Alabama House passes four abortion bills

Alabama is now on course to have some of the strongest abortion regulations in the nation.

House members voted on four separate bills to tighten abortion regulations and all four are now headed to the Senate.

While some Republicans pushed to pass these bills some female democrats raised concerns saying they could lead to more unsafe, back room abortions.

"Life is a right."

Four abortion bills are now cleared by the Alabama house. While Republicans and Democrats agree life is sacred, concerns were raised over the government's role in women's choices.

Representative Mary Moore says "I know it's your national agenda that you continue to make the minds up for women who find themselves in this situation for whatever reason."

Representative Pebblin Warren had this to say, "We have so many of them now that are having babies trying to flush them in the commode, throwing them in trash cans because we're making it that way."

Members of the house voted to extend the waiting period before an abortion from 24 to 48 hours.

They also approved the fetal heartbeat bill sponsored by Representative Mary Sue McClurkin.
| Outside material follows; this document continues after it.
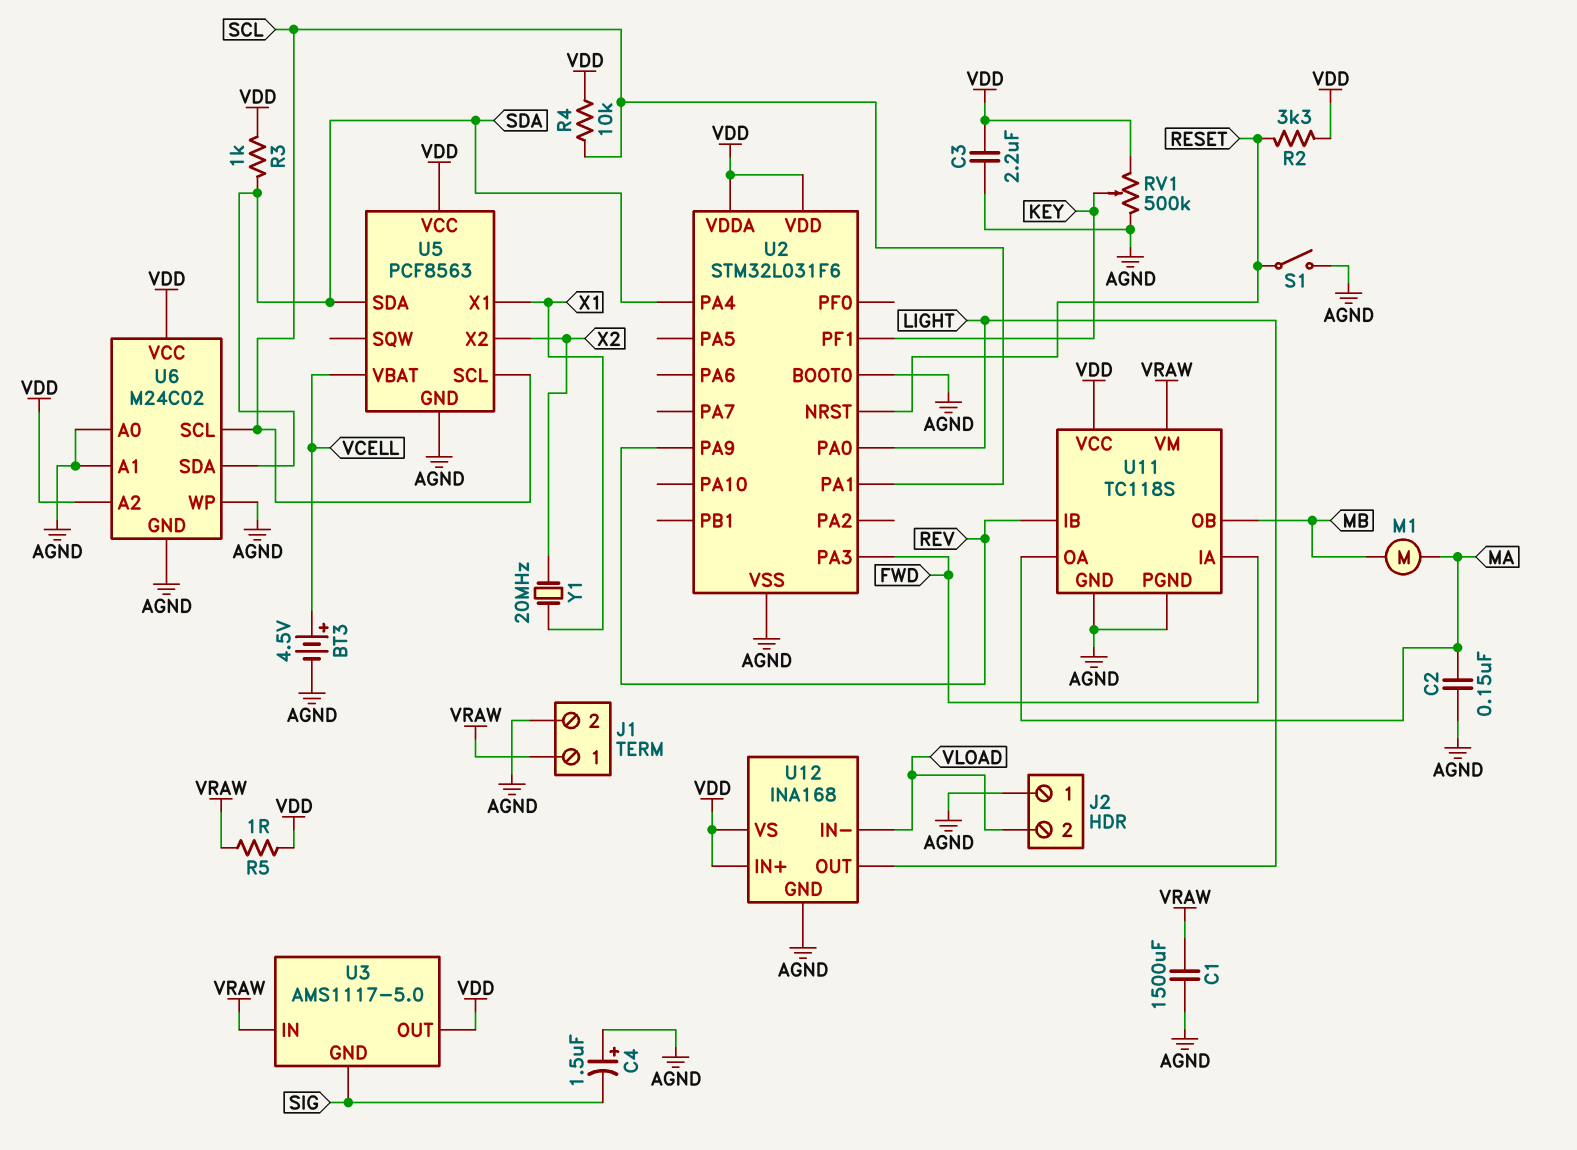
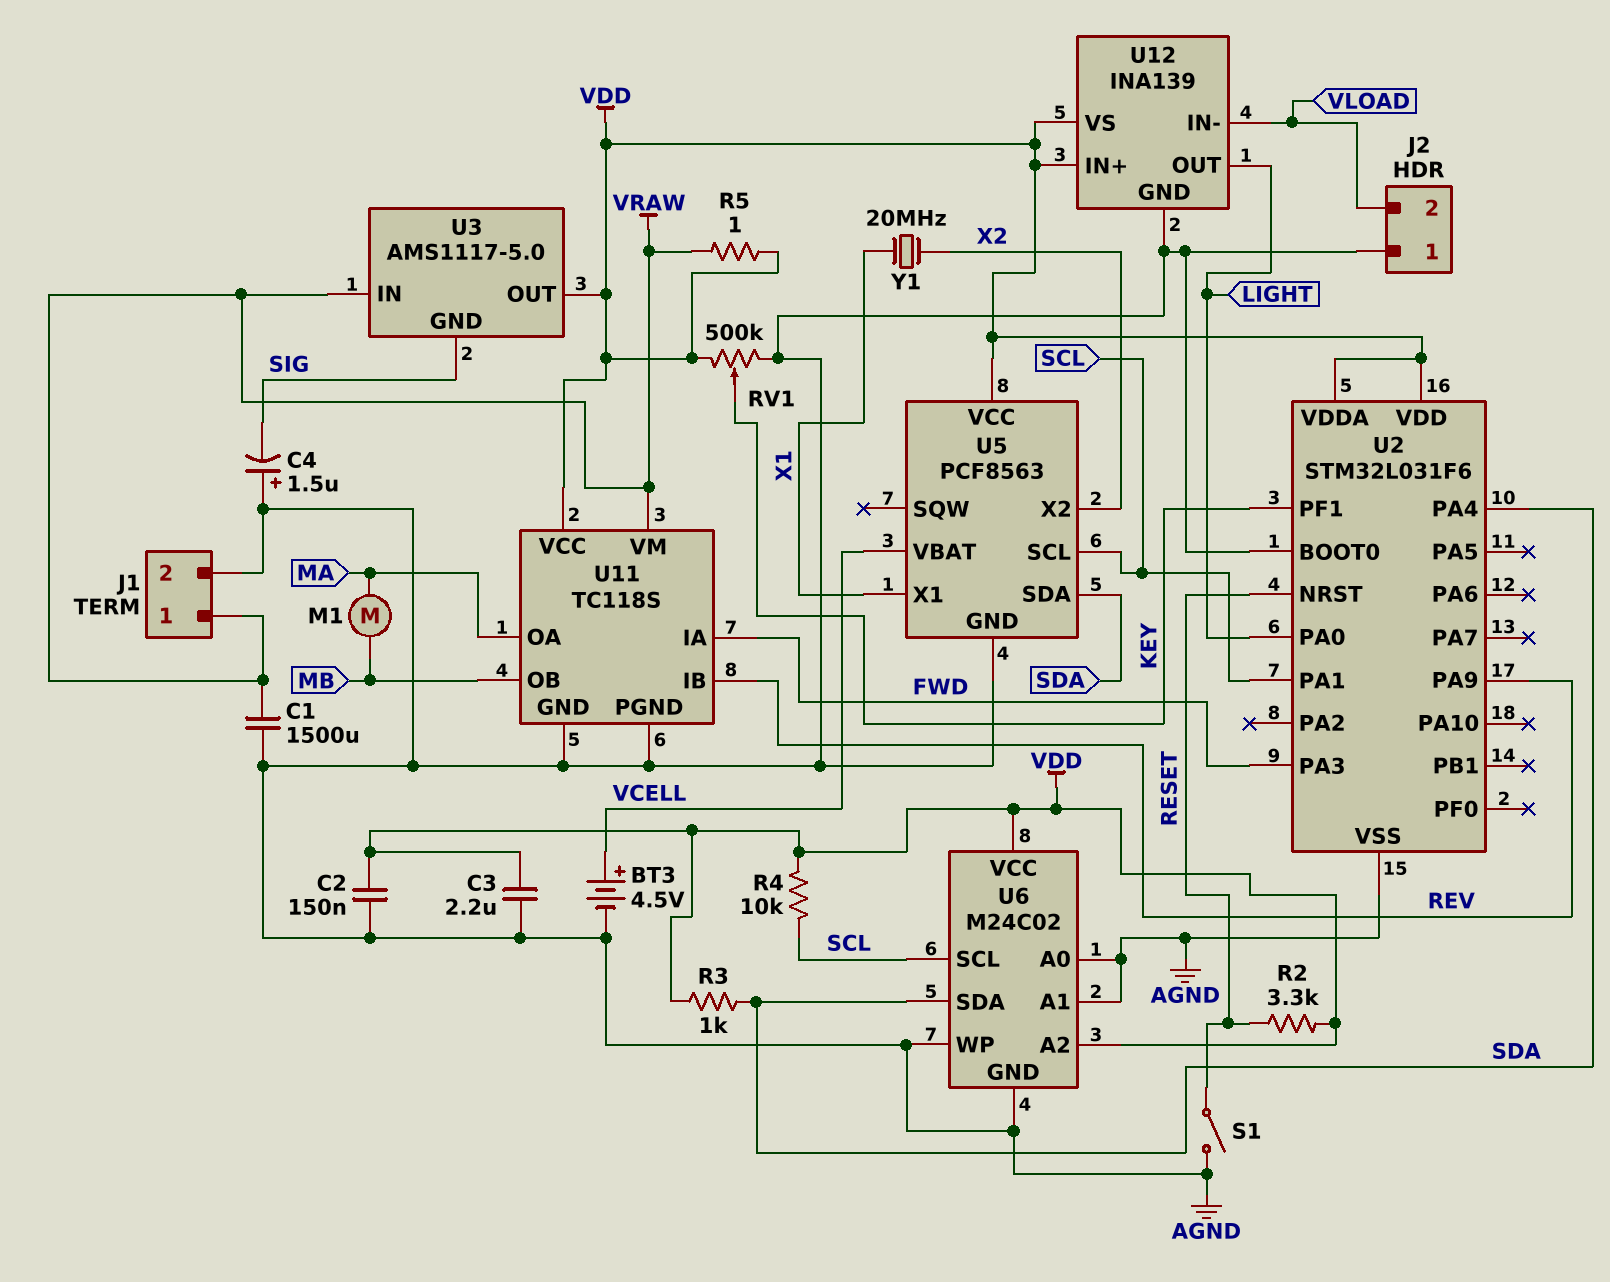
C2: 150nF (AGND, MA) -> 150nF (AGND, VDD)
U12: INA168 -> INA139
It prevents abortion after a fetal heartbeat is found.

"This one would make it such that they would realize there's a life, if there's a heart beat, there's a life they're killing."

The other two bills include requiring parents to show parental proof before giving a child consent for an abortion and women are required to be given information on perinatal hospice services before terminating a fetus with fatal problems.
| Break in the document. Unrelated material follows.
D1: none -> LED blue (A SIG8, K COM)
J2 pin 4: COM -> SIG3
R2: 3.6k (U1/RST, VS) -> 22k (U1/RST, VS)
While lawmakers debated at the capital, pro life groups here in Birmingham met to pray for the one remaining abortion clinic.

Ed Carrick says "We think it's important that these bills come forward and that they be passed because of the harm and hurt that it will avoid and stop in the lives of so many people.."

Representative Patricia Todd did suggest an amendment for the fetal heartbeat bill. She proposed there would be a million dollar appropriation from the General Fund to the Department of Human Resources to encourage adoptions.

These bills will now go to the Senate for a vote.